ABOUT THE PARTICIPANTS
TEMITOPE AJOSE-CUTTING is a choreographer, dancer and movement director who staged works for the Royal Opera House, The Place, DanceXchange, RichMix, Dancebase and the Soho Joyce (New York), among others.

JUAN ALMONTE is the curator of the fossil vertebrate collection of the National Museum of Natural History Prof. Eugenio de Jesús Marcano, with more than 25 years dedicated to exploration and paleontological studies in the Caribbean. 

VÍCTOR ARCTURUS ESTRELLA is an actor, writer, rapper, and interdisciplinary artist trained in physical theater, masks, and comedy, graduated from the Royal Central School of Speech and Drama in London.

DRSS is a nonprofit organization and a member of the Federación Espeleológica de América Latina y el Caribe, representing the Dominican Republic in exploratory and conservation missions of submerged caves.

YASMÍN EVANGELISTA is a scientific diver, a rescue diver, and a biology student at the Universidad Autónoma de Santo Domingo where she researches coral health at spatial and temporal scales.

NADIA HUGGINS is a visual artist whose photography work merges documentary and conceptual practices, exploring belonging, identity, and memory through a contemporary approach focused on re-presenting Caribbean landscapes and the sea.

YINA JIMÉNEZ SURIEL is a curator, researcher and the Curatorial Fellow of TBA21–Academy's The Current IV, a three years research project entitled otras montañas, las que andan sueltas bajo el agua.

MONIQUE JOHNSON is an Earth scientist exploring the impacts of geological hazards in the Eastern Caribbean, including the barriers and capacities for disaster risk reduction in Caribbean Societies.

QUINN LATIMER is a California-born poet, critic, and editor whose work often explores feminist economies of writing, reading, and moving-image production.

PATRICIA MOLINA is a clinical psychologist and yoga and meditation instructor specializing in crisis and trauma and the founder of "Surya, Holistic Health", a space for complementary therapies and care from a biopsychosocial and spiritual perspective.

PATRICIA ORTEGA is a dancer, teacher and choreographer with more than 10 years of experience in contemporary dance. She is a manager and producer of alternative spaces for the exhibition, dissemination, analysis and reflection of dance.

MARKUS REYMANN is Co-Director of TBA21. He co-founded TBA21–Academy as the foundation’s research arm for fostering a deeper relationship with the Ocean and other bodies of water.

DAYMÉ DEL TORO is a dancer, teacher, and choreographer of the National Company of Contemporary Dance and master choreographer of the National School of Dance in the Dominican Republic.

danie valencia sepúlveda is an errorist, educator, translator, cultural programmer, and independent researcher, the founder of a counter-pedagogical research platform, Permanent Circle of Independent Studies and editor-in-chief of the Terremoto magazine.

• [DATA SUPPLIED]:
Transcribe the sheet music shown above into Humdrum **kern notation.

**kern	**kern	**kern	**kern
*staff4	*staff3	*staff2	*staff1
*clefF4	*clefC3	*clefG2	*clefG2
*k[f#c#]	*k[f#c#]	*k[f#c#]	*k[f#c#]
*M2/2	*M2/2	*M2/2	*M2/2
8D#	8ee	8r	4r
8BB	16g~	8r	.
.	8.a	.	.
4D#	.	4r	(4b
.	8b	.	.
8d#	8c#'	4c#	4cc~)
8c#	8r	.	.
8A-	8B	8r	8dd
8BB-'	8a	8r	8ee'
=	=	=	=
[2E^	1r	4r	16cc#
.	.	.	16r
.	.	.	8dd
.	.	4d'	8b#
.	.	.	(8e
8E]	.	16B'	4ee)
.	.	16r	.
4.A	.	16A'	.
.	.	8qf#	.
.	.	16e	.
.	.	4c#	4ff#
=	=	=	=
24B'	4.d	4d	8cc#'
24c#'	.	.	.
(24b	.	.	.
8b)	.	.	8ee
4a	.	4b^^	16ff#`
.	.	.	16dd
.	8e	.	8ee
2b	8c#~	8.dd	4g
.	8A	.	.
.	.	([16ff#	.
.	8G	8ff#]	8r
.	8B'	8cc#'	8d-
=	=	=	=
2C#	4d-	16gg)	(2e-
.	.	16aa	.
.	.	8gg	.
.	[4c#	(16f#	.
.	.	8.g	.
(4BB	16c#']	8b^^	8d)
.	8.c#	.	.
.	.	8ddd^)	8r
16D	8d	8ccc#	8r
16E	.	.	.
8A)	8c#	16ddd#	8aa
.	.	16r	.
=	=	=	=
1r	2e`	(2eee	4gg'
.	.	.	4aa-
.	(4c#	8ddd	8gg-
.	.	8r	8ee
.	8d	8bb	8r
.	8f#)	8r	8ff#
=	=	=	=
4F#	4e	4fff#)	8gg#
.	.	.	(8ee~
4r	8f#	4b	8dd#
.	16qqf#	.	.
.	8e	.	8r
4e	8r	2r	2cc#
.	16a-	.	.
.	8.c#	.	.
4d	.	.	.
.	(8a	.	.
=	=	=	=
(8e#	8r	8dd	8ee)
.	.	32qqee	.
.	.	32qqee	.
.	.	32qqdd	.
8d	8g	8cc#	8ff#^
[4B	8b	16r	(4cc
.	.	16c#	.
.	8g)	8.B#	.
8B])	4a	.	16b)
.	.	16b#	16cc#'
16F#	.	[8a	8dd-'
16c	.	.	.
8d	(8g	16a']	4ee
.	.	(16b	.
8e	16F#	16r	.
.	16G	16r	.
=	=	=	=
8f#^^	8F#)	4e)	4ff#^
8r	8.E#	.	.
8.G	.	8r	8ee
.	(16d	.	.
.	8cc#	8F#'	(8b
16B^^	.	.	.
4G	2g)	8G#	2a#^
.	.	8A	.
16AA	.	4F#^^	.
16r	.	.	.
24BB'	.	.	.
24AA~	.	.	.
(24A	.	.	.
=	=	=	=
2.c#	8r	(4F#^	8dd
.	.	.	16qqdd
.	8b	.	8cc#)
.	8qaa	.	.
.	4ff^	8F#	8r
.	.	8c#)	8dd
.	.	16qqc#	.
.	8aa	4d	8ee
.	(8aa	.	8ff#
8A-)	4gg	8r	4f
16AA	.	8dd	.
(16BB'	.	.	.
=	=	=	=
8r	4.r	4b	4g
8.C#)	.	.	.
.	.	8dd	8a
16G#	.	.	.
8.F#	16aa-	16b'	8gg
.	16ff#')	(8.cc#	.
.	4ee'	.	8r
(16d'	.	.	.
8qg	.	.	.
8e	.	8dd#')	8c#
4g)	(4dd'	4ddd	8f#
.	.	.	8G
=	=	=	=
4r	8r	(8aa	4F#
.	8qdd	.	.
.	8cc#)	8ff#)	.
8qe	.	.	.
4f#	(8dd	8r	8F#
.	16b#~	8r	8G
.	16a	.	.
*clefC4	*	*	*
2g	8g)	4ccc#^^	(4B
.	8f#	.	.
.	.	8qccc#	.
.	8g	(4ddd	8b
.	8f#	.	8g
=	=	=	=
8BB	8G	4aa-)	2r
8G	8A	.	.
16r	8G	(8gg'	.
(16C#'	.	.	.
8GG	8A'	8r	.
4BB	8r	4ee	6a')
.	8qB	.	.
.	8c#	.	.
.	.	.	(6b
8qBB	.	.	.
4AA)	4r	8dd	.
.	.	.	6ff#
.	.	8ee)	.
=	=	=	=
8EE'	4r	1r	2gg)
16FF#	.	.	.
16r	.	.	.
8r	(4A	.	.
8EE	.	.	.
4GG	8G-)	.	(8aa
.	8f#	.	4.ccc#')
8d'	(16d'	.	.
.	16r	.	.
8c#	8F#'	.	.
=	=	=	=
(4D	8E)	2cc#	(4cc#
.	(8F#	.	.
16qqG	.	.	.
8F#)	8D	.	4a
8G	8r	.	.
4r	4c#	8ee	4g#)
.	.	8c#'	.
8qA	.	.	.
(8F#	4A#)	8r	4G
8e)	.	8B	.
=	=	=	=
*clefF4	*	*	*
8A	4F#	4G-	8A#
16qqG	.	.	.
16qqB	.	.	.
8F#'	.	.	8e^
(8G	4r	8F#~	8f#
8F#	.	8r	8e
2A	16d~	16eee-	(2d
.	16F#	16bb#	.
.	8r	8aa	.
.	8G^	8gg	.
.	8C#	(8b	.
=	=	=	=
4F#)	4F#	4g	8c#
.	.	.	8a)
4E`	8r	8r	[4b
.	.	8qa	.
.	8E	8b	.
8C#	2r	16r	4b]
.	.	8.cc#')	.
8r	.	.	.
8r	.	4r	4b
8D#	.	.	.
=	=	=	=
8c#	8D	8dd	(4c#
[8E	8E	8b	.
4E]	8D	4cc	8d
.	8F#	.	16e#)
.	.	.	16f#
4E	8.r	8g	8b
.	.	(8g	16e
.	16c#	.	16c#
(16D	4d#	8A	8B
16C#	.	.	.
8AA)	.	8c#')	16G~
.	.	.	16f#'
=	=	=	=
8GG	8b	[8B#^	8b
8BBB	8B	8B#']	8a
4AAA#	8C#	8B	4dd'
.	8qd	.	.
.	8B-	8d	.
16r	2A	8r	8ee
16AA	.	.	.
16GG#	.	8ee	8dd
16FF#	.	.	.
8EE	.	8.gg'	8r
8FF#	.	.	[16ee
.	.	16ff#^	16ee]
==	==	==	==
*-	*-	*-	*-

• [YOUR INSTRUCTIONS]: From the participant bios, set down the passage starting with "DRSS is a nonprofit" and going on through "of submerged caves.", copying it word for word.

• [EXPECTED OUTPUT]:
DRSS is a nonprofit organization and a member of the Federación Espeleológica de América Latina y el Caribe, representing the Dominican Republic in exploratory and conservation missions of submerged caves.